Eg; Anomaly detection, including fraud detection. Another example is Opening emergency hospitals to the maximum prone to accident areas. K-means clustering will group these locations of max prone areas into clusters and define a cluster center(ie;hospital) for each cluster(ie;accident prone areas).
Types of Unsupervised Learning:
Clustering
Anomaly detection
Association
Autoencoders
Latent variable models
Neural Networks
3. Reinforcement Learning: Reinforcement learning is a type of machine learning where the model learns to behave in an environment by performing some actions and analyzing the reactions.
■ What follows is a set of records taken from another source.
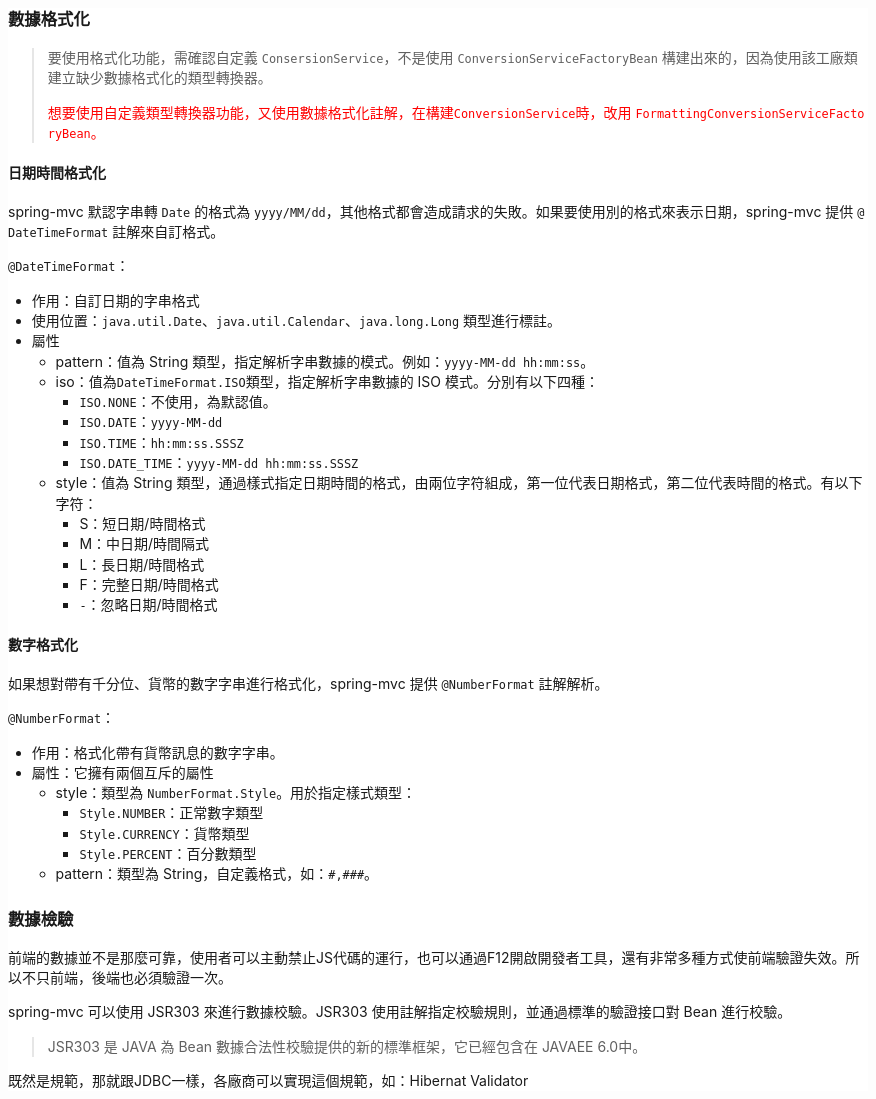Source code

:### 數據格式化

> 要使用格式化功能，需確認自定義 `ConsersionService`，不是使用 `ConversionServiceFactoryBean` 構建出來的，因為使用該工廠類建立缺少數據格式化的類型轉換器。
>
> <font color="ff0000">想要使用自定義類型轉換器功能，又使用數據格式化註解，在構建`ConversionService`時，改用 `FormattingConversionServiceFactoryBean`。</font>

#### 日期時間格式化

spring-mvc 默認字串轉 `Date` 的格式為 `yyyy/MM/dd`，其他格式都會造成請求的失敗。如果要使用別的格式來表示日期，spring-mvc 提供 `@DateTimeFormat` 註解來自訂格式。

`@DateTimeFormat`：

+ 作用：自訂日期的字串格式
+ 使用位置：`java.util.Date`、`java.util.Calendar`、`java.long.Long` 類型進行標註。
+ 屬性
  + pattern：值為 String 類型，指定解析字串數據的模式。例如：`yyyy-MM-dd hh:mm:ss`。
  + iso：值為`DateTimeFormat.ISO`類型，指定解析字串數據的 ISO 模式。分別有以下四種：
    + `ISO.NONE`：不使用，為默認值。
    + `ISO.DATE`：`yyyy-MM-dd`
    + `ISO.TIME`：`hh:mm:ss.SSSZ`
    + `ISO.DATE_TIME`：`yyyy-MM-dd hh:mm:ss.SSSZ`
  + style：值為 String 類型，通過樣式指定日期時間的格式，由兩位字符組成，第一位代表日期格式，第二位代表時間的格式。有以下字符：
    + S：短日期/時間格式
    + M：中日期/時間隔式
    + L：長日期/時間格式
    + F：完整日期/時間格式
    + `-`：忽略日期/時間格式

#### 數字格式化

如果想對帶有千分位、貨幣的數字字串進行格式化，spring-mvc 提供 `@NumberFormat` 註解解析。

`@NumberFormat`：

+ 作用：格式化帶有貨幣訊息的數字字串。
+ 屬性：它擁有兩個互斥的屬性
  + style：類型為 `NumberFormat.Style`。用於指定樣式類型：
    + `Style.NUMBER`：正常數字類型
    + `Style.CURRENCY`：貨幣類型
    + `Style.PERCENT`：百分數類型
  + pattern：類型為 String，自定義格式，如：`#,###`。



### 數據檢驗

前端的數據並不是那麼可靠，使用者可以主動禁止JS代碼的運行，也可以通過F12開啟開發者工具，還有非常多種方式使前端驗證失效。所以不只前端，後端也必須驗證一次。

spring-mvc 可以使用 JSR303 來進行數據校驗。JSR303 使用註解指定校驗規則，並通過標準的驗證接口對 Bean 進行校驗。

> JSR303 是 JAVA 為 Bean 數據合法性校驗提供的新的標準框架，它已經包含在 JAVAEE 6.0中。 

既然是規範，那就跟JDBC一樣，各廠商可以實現這個規範，如：Hibernat Validator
RL takes appropriate action in order to maximize the positive response in the particular situation. The reinforcement model decides what actions to take in order to perform a given task that’s why it is bound to learn from the experience itself.
Eg; Lets take an example of a baby when she is learning how to walk. In the first case, when the baby starts walking and makes it to the chocolate since the chocolate is the end goal for the baby and the response of a baby is positive as she is happy. In the second case, when the baby starts walking and while walking she gets hit by the chair and couldnot reach to the chocolate then she starts crying which is a negative response. It is to say that how we human learn from trail and error. Here, the baby is “agent” , chocolate is the “reward” and many hurdles in between. Now the agent tries several ways and finds out the best possible path to reach the reward.